Thursday, 1 August 2002

Castlebay, Isle of Barra

There is a funeral on at present here so the cycle hire man is not in his big brown shed. Two ladies walking up the path were speaking Gaelic on their way to the church. I understood “tha mi gu math”. Thought of saying “tha I brèagha an-diugh”: very appropriate on this beautiful day – it must be mid-20s °C. The accent of the Gaels is not usually Scottish when speaking English – it is very soft, so soft as to be indistinguishable from the Gaels of the west coast of Ireland.

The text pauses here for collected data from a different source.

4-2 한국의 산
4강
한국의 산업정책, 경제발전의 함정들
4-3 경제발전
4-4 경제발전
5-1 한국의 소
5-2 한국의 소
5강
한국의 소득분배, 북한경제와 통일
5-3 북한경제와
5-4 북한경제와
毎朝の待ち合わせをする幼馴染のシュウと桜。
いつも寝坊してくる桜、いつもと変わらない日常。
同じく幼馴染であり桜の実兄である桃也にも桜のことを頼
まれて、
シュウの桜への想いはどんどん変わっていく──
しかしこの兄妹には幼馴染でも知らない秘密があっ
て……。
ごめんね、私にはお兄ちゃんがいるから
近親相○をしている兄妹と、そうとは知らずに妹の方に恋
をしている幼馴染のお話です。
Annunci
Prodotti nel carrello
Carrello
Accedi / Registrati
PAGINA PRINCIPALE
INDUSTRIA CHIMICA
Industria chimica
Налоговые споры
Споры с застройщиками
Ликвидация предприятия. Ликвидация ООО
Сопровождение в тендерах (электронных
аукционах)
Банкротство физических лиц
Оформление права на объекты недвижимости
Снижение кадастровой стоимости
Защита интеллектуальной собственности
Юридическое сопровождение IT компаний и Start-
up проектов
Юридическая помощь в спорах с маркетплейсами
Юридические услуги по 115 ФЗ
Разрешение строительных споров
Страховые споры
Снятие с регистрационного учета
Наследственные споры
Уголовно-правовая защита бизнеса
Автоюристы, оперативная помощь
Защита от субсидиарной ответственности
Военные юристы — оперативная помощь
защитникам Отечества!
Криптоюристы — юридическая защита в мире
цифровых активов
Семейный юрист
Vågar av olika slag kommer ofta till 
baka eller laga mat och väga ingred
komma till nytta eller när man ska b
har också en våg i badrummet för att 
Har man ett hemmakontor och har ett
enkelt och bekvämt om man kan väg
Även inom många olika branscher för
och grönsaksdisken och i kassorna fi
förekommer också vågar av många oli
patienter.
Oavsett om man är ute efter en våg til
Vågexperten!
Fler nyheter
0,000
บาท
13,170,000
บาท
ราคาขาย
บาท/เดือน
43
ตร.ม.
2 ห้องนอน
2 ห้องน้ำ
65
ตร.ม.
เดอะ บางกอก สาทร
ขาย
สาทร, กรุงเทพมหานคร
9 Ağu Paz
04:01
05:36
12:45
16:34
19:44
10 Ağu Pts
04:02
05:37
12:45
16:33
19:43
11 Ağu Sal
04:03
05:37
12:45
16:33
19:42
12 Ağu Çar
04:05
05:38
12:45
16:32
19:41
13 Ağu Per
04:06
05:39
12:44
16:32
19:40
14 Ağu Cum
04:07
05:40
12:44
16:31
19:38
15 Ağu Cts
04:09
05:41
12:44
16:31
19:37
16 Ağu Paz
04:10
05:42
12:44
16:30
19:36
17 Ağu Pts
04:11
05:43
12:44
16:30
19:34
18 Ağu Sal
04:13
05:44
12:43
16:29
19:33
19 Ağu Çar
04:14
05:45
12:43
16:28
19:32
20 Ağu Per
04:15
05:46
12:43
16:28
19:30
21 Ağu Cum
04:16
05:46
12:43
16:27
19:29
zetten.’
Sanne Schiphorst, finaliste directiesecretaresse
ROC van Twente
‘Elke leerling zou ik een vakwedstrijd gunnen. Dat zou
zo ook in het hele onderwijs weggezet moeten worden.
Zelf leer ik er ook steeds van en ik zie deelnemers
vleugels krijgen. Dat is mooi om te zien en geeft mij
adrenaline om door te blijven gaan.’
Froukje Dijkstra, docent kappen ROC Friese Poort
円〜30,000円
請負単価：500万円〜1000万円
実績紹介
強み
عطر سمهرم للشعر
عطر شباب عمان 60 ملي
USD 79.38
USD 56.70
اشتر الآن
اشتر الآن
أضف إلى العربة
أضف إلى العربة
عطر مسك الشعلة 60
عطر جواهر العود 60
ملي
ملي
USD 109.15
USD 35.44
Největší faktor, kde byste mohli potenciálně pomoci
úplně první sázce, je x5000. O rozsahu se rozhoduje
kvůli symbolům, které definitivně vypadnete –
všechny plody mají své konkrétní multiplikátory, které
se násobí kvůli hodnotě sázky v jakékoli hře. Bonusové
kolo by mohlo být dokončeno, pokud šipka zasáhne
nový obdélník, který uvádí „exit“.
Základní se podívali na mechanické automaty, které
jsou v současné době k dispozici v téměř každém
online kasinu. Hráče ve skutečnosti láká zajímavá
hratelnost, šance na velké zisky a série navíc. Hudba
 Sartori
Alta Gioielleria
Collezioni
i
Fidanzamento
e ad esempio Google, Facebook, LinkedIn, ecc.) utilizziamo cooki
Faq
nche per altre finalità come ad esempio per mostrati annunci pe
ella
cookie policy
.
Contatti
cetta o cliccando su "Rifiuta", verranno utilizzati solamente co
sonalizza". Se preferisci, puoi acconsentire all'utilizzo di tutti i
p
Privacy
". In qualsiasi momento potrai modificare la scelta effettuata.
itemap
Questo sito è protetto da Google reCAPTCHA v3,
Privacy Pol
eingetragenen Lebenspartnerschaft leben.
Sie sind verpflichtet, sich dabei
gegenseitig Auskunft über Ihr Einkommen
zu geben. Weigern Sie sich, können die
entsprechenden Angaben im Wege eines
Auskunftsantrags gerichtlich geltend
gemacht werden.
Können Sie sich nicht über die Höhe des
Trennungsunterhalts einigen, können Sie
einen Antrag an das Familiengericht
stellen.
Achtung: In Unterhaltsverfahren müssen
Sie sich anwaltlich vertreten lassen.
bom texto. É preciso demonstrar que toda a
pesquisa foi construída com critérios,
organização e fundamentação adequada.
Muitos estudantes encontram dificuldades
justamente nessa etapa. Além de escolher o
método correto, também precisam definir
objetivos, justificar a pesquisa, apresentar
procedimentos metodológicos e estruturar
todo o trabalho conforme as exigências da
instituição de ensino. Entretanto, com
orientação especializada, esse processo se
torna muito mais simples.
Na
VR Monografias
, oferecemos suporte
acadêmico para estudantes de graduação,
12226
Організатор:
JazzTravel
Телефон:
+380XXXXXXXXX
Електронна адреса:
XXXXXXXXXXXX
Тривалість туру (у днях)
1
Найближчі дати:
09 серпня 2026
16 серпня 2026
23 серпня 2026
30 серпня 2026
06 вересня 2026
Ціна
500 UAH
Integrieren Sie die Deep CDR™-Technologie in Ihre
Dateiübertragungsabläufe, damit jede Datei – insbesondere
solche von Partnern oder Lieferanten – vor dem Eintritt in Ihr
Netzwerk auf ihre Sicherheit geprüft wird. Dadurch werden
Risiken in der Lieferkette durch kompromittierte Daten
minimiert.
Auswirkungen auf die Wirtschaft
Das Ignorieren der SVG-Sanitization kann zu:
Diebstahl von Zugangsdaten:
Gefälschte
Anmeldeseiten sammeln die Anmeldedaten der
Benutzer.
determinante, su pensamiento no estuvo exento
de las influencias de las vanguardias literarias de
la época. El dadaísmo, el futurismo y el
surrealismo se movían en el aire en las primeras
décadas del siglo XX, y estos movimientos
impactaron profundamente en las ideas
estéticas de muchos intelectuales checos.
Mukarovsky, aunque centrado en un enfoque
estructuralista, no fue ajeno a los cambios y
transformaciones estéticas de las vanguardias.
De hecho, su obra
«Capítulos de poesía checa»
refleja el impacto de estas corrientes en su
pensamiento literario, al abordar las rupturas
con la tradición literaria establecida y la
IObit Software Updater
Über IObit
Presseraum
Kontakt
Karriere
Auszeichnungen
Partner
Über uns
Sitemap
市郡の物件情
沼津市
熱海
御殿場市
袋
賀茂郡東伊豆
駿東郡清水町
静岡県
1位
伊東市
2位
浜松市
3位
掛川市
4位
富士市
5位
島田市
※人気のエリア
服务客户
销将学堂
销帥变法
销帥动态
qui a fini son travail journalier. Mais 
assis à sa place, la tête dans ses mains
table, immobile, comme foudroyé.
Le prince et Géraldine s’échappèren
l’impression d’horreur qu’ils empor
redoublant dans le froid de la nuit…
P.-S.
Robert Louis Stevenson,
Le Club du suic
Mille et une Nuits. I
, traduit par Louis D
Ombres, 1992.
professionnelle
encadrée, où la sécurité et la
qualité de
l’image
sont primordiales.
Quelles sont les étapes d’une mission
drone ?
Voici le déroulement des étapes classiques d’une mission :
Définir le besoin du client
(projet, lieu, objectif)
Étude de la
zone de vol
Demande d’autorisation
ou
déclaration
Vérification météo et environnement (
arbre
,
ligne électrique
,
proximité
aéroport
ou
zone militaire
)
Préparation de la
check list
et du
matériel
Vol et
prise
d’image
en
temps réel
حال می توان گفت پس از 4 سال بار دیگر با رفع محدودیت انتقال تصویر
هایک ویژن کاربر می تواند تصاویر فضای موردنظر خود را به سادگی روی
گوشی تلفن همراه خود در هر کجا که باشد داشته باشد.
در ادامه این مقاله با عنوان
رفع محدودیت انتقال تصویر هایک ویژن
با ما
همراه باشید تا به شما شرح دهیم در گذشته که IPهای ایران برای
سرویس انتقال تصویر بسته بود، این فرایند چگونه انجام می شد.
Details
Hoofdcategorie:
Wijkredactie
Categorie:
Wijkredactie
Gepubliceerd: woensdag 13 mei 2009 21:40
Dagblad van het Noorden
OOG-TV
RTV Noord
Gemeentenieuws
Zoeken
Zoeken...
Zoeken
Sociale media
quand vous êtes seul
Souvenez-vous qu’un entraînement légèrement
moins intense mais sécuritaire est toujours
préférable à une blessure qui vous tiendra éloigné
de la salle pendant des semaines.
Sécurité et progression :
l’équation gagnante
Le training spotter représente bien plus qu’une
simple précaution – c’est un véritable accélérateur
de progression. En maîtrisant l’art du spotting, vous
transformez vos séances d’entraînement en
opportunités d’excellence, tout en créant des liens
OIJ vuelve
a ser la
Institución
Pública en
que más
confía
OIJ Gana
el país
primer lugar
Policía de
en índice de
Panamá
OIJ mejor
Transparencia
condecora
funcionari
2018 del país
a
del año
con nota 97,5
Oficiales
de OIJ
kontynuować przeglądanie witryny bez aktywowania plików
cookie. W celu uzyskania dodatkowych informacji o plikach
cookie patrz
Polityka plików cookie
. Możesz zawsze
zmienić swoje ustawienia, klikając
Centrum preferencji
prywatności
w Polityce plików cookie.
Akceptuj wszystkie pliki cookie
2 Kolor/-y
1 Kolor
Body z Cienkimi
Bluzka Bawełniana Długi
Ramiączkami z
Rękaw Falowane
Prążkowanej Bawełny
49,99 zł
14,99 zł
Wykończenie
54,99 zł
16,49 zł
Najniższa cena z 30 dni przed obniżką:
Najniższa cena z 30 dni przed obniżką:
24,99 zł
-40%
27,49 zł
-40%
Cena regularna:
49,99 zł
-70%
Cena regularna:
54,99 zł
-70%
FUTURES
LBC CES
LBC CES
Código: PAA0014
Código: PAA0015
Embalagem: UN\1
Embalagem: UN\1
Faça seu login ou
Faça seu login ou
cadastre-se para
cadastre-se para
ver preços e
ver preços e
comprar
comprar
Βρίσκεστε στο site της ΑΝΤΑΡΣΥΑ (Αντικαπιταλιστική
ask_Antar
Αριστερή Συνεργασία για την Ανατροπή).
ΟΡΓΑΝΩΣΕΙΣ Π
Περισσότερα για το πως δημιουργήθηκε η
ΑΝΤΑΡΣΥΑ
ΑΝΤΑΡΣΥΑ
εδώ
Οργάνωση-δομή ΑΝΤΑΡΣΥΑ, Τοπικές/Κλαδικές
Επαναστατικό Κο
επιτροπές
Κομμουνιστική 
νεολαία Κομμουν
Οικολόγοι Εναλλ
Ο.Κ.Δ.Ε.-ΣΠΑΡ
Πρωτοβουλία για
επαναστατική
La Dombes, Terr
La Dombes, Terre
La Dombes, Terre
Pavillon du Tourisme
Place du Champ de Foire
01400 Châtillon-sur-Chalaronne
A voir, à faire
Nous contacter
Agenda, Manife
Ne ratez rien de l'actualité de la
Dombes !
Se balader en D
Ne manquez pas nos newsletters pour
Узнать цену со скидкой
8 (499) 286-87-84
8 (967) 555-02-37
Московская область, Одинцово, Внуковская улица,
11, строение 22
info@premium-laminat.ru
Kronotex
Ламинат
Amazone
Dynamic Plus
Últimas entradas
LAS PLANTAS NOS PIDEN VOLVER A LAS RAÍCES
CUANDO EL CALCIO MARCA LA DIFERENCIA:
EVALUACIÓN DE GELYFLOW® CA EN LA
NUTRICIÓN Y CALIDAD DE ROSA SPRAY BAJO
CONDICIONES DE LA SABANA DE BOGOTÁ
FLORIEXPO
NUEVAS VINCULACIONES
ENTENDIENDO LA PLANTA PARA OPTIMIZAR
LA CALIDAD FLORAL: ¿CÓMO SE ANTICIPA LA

I love this place (the sun is shining!). “Quiet found no more within” rules here. You can make as much noise as you like, it will be swallowed, annihilated by this place. I think the whole adult population of the island is in the church at the moment! The pipes have begun – singing a son or daughter home on his or her last journey. Clear and proud in the August sunlight – sailing the final time to the place of the ever-living, Tìr nan Òg.

Death is something these places have plenty of, the old ones taking the old ways with them. It is the stories of the Sons of the Gael that survive here – of Fionn mac Caoul, Cuchulainn and the Tuatha de Danaan: the Norse came and ruled and faded again, leaving only a few placenames. So too is the future for the Sasannach perhaps.